Dans l’intérieur du pays, les désaccords sont moins visibles. Les gens y vivent selon leurs propres cultures et traditions même si là aussi des activistes et des politiques s’occupent de la question.

Les Loups gris

Les Loups gris ou les Bozkurtlar sont un mouvement turc d’extrême droite fondé pendant la première moitié des années ’70. Leur but principal est de lutter contre tous les groupements de gauche, et donc surtout le communisme. L’organisation est très nationaliste et possède un nombre élevé de sympathisants, surtout en Turquie.

« Les Loups gris qui vivent au nord de Chypre sont pour la plupart des étudiants turcs. Une petite partie du mouvement est chypriote turque, mais accorde beaucoup de valeur à la Turquie », explique Ibrahim Ayberk, étudiant en doctorat et assistant à la Near East University en Nicosie du Nord. « Personne ne peut dire le nombre de Loups gris avec certitude. Si on leur demande, ils vous donnent un chiffre beaucoup plus élevé que le nombre réel. Ils veulent se sentir plus puissants qu’ils ne le sont. »

« Ce qui est caractéristique des Loups gris de Chypre, c’est leur vision de la population. Ils considèrent les Chypriotes du Nord comme des Turcs à part entière et estiment donc comme leur devoir de protéger la République turque de Chypre du Nord (RTCN). Certains considèrent même la région comme la 82e province de Turquie », raconte Ayberk. « Aujourd’hui, la popularité du mouvement néo-fasciste en Chypre a déjà fort baissé. Son apogée était dans les années 90, quand il était très actif et exerçait une influence sur la société ».

Tout comme les autres groupements radicaux nationalistes, les Loups gris menaient également des actions terrifiantes pour convaincre d’autres personnes de leur cause. En 1996, ils ont tué deux jeunes Chypriotes grecs dans la zone tampon de l’ONU entre les deux parties du pays. Pour faire part de leur résistance à la reconnaissance de la RTCN, les jeunes activistes ont tenté de traverser la frontière avec beaucoup d’autres. » Les deux assassinats ont laissé des traces profondes du côté grec et on en parle encore beaucoup aujourd’hui.

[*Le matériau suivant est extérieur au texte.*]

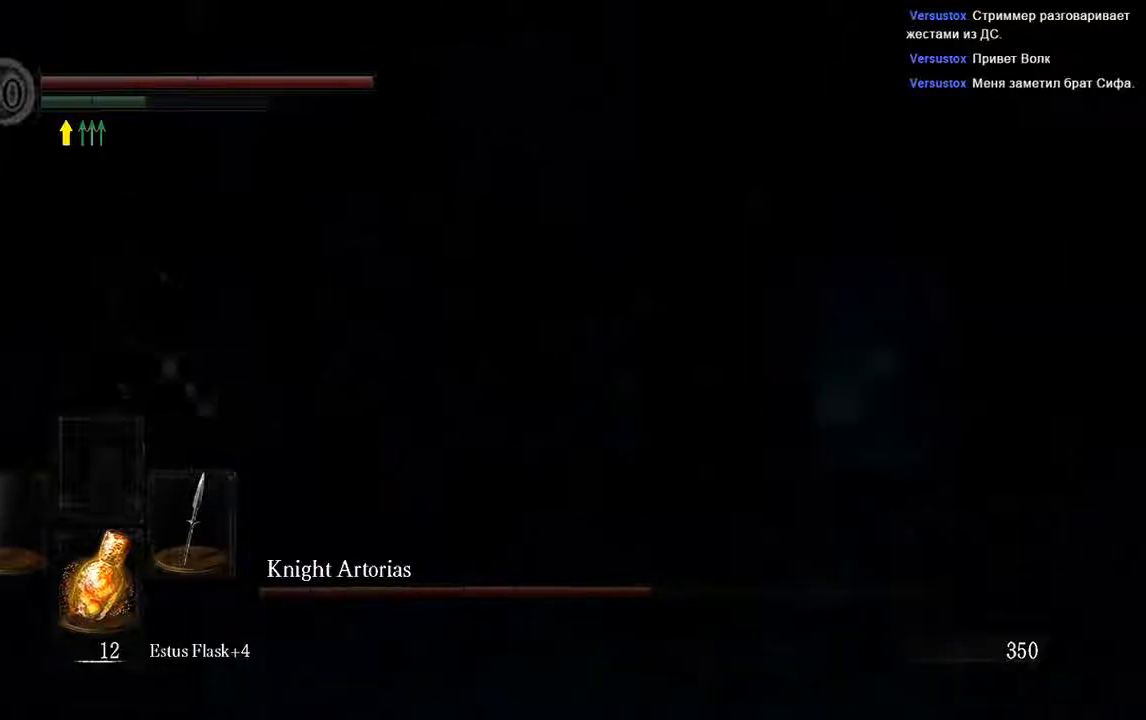
{"dt_ms": 500, "buttons": [], "left_stick": "left", "right_stick": "center", "events": [[33, "R1", "down"], [33, "right_stick", "center"], [133, "left_stick", "left"], [183, "R1", "up"]]}
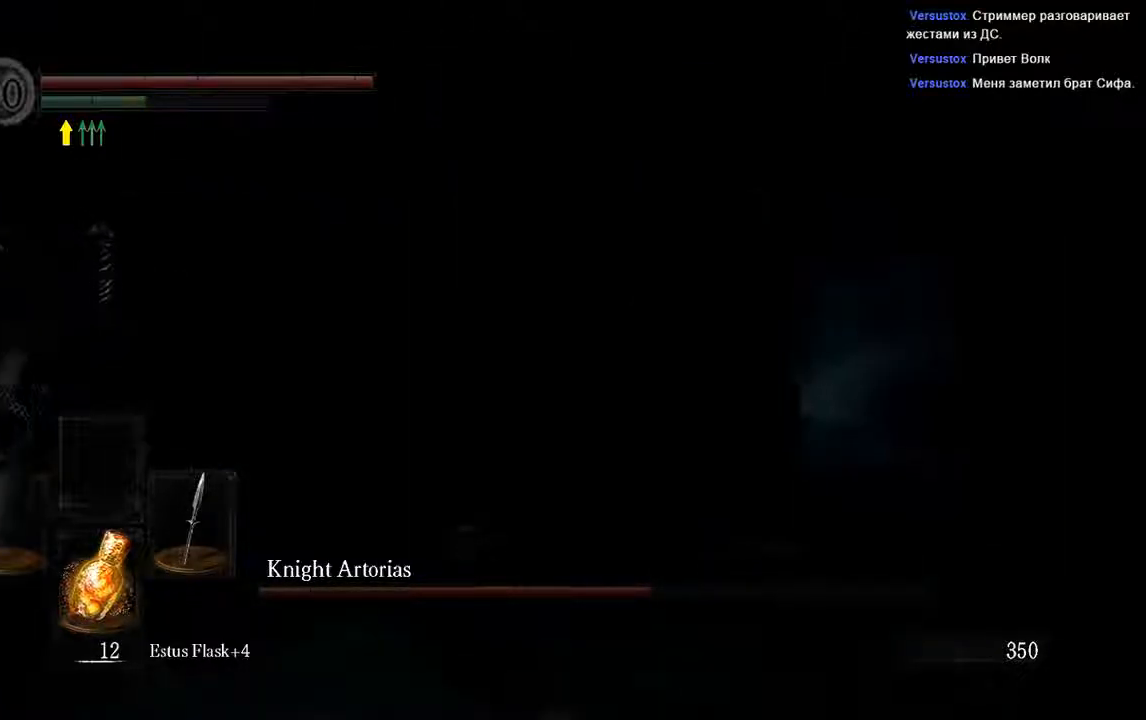
{"dt_ms": 500, "buttons": [], "left_stick": "up-right", "right_stick": "center", "events": [[500, "left_stick", "up-right"]]}
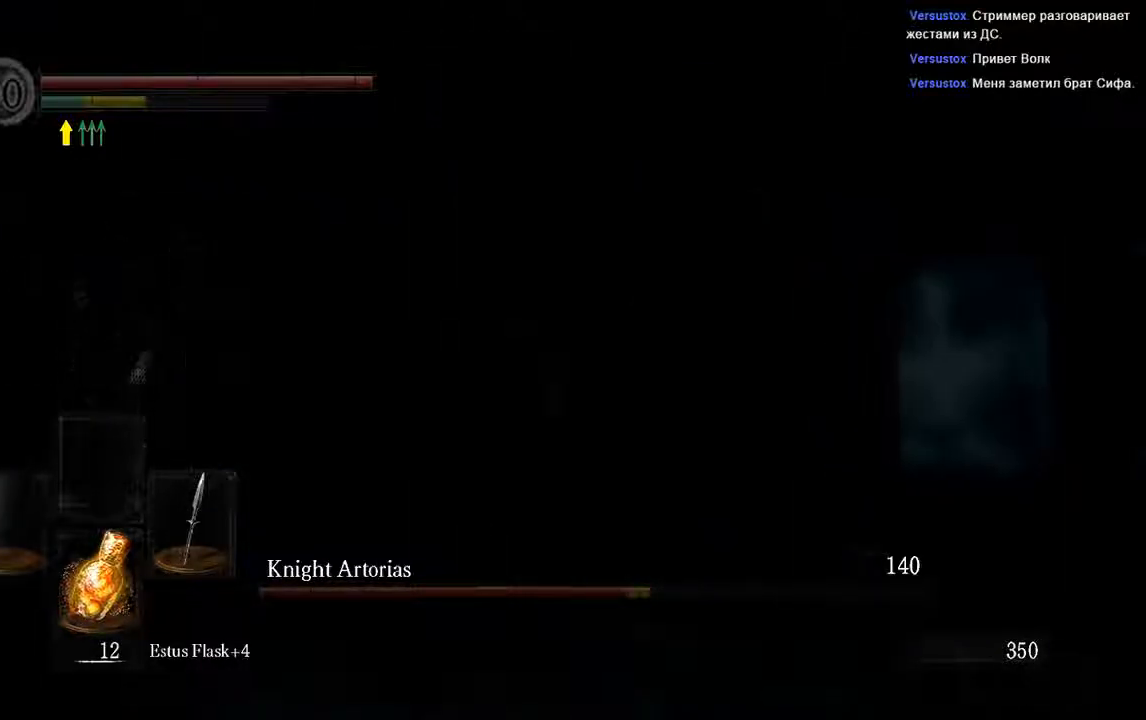
{"dt_ms": 500, "buttons": [], "left_stick": "down-right", "right_stick": "center", "events": [[67, "right_stick", "left"], [200, "left_stick", "right"], [233, "right_stick", "center"], [467, "left_stick", "down-right"]]}
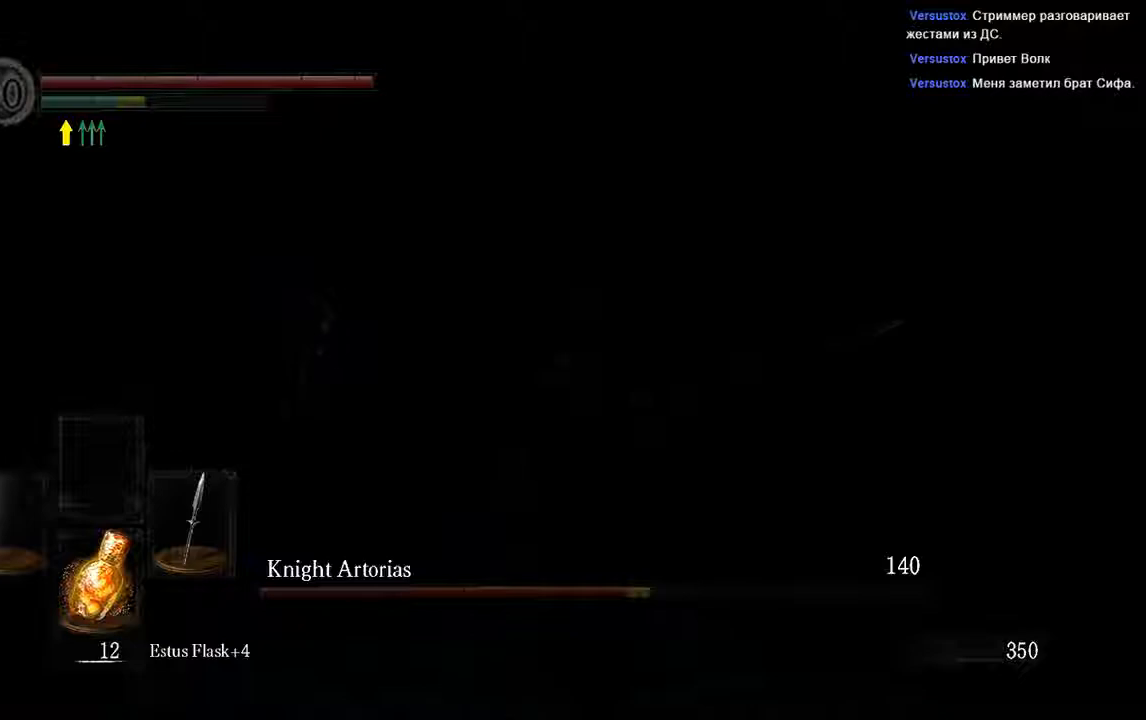
{"dt_ms": 1000, "buttons": [], "left_stick": "up-right", "right_stick": "center"}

Un Vlaams Belang chypriote

Face aux Loups gris du côté turc, il y a ELAM du côté grec. Le parti politique nationaliste se compare au Vlaams Belang. ELAM a été fondé en 2008, au mécontentement de l’approche d’autres politiques du pays. « Notre but principal consiste à former un état unitaire et à mettre fin à l’état fédéral », explique Petros Argousti, représentant du parti.

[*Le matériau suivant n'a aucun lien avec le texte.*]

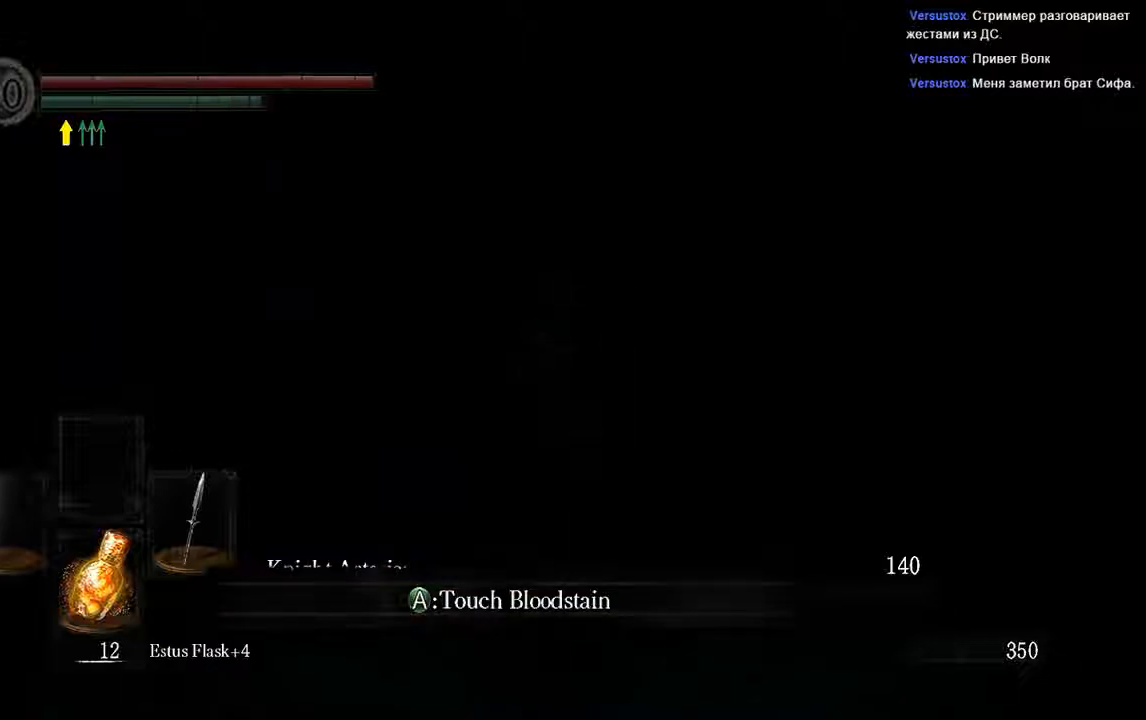
{"dt_ms": 500, "buttons": [], "left_stick": "up", "right_stick": "center", "events": [[100, "L1", "down"], [250, "left_stick", "up"], [400, "L1", "up"]]}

« Nous souhaitons une autre solution pour la division de Chypre. ELAM défend l’oligarchie, même si cela ne signifie pas que nous voulions minimiser le rôle du peuple. Ce n’est pas pour rien si notre parti s’appelle le National People’s Front. Les citoyens doivent vraiment être au centre. ELAM souhaite braquer les projecteurs sur les problèmes méconnus, tels que l’immigration illégale. Avant que nous manifestions, personne ne se posait de questions. Nous souhaitons réveiller les gens. En outre, cela nous permet de faire pression sur les plus grands partis pour qu’ils entrent en action », raconte Argousti.

Petros Argousti
Petros Argousti© Laura Dhaese

« Une solution où les deux parties de l’île forment une fédération ne fera que renforcer les divisions. ELAM souhaite évidemment la réunification du Nord et du Sud, mais uniquement à condition qu’elle soit juste. Une solution fédéraliste signifierait que nous reconnaissons le nord comme zone turque, ce que nous n’accepterons jamais. La solution n’est pas de réunifier deux peuples, mais de mettre fin à l’occupation turque illégale. Si les troupes turques se retirent et que les Chypriotes turcs reconnaissent la République de Chypre, ils sont plus que les bienvenus de faire partie de la société en tant que minorité. Tous les Turcs qui ne possèdent pas la nationalité chypriote doivent retourner dans leur pays. La Turquie est obligée de les accepter et le Sud doit payer des indemnités. »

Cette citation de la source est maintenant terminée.